The new Greek deputy transport minister, Dimitris Kammenos, was sacked 12 hours into his job for comparing the European Union to a concentration camp and calling homosexuals "pathetic".
The announcement that Mr Kammenos, an MP from the nationalist Independent Greeks party, would take a cabinet position in Prime Minister Alexis Tsipras's new coalition government triggered a public uproar.
In April, Mr Kammenos asked on Twitter: "Have you recorded the attacks of the Jews against all of us?", and in June posted on Facebook a photograph of Auschwitz superimposed with the words "We will stay in Europe".
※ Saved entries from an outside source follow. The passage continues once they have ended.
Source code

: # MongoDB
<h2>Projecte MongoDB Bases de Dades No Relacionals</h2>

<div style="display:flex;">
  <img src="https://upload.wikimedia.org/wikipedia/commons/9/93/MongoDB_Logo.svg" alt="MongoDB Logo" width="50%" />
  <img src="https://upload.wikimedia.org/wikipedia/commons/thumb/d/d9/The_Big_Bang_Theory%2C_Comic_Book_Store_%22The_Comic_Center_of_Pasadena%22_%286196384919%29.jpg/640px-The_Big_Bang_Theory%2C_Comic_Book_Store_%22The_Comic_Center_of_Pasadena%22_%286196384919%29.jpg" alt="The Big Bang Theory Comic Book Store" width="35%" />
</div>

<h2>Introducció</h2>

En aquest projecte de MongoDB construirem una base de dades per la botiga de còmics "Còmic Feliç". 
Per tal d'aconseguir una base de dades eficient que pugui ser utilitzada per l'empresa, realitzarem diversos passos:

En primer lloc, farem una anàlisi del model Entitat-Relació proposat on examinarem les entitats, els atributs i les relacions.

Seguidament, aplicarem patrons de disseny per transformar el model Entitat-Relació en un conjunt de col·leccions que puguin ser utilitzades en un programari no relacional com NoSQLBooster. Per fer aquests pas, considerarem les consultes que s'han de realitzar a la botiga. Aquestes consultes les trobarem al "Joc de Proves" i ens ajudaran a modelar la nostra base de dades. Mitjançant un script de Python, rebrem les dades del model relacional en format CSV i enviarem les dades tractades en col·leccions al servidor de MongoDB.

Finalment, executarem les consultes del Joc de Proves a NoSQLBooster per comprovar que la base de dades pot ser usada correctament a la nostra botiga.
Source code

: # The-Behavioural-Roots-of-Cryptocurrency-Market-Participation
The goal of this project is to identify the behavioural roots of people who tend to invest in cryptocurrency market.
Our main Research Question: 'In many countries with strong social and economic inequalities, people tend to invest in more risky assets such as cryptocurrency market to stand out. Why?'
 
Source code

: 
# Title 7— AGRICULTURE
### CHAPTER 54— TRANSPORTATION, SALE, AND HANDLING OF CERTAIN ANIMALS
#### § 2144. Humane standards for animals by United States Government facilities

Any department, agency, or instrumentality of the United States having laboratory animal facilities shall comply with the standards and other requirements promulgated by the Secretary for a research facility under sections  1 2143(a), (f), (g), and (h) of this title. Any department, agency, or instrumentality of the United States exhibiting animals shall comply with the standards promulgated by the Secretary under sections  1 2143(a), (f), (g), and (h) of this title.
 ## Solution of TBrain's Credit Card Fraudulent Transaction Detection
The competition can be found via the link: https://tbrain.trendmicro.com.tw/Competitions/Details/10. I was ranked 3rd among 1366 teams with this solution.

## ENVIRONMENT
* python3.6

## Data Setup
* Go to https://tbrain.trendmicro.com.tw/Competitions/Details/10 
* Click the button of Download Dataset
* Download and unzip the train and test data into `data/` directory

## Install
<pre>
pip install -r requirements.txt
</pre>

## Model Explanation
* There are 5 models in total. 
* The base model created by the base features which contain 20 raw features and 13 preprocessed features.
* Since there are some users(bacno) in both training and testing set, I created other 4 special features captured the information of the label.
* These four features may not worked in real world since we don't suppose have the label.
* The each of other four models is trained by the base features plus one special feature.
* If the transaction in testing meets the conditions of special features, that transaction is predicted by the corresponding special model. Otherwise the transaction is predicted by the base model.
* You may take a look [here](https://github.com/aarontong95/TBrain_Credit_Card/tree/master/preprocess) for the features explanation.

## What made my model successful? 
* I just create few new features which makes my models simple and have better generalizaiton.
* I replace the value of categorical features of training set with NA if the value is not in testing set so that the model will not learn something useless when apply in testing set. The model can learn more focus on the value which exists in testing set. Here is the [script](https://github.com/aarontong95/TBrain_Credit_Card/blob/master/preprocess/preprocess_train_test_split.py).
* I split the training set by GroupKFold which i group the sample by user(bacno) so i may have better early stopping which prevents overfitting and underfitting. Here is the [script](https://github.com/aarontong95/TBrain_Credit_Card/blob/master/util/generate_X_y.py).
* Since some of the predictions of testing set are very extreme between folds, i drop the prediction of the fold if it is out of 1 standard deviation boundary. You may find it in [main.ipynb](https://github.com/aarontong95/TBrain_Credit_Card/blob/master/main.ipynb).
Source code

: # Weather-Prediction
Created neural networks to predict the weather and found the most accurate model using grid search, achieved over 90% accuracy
The Central Board of Jewish Communities in Greece wrote to Mr Tsipras expressing satisfaction that "on Yom Kippur, a person that had expressed hideous and insulting views against Jews, civilization and democracy... was removed from your government".
US anti-racism watchdog the Anti-Defamation League praised the "swift and principled response to the disturbing disclosure of a series of bigoted and intensive comments made by Mr Dimitris Kammenos".
Chief Rabbi Pinchas Goldschmidt, President of the Conference of European Rabbis, said: "The reported despicable nature of Dimitris Kammenos's social media posts have no place in society. The references are those of an unhinged antisemitic conspiracy theorist."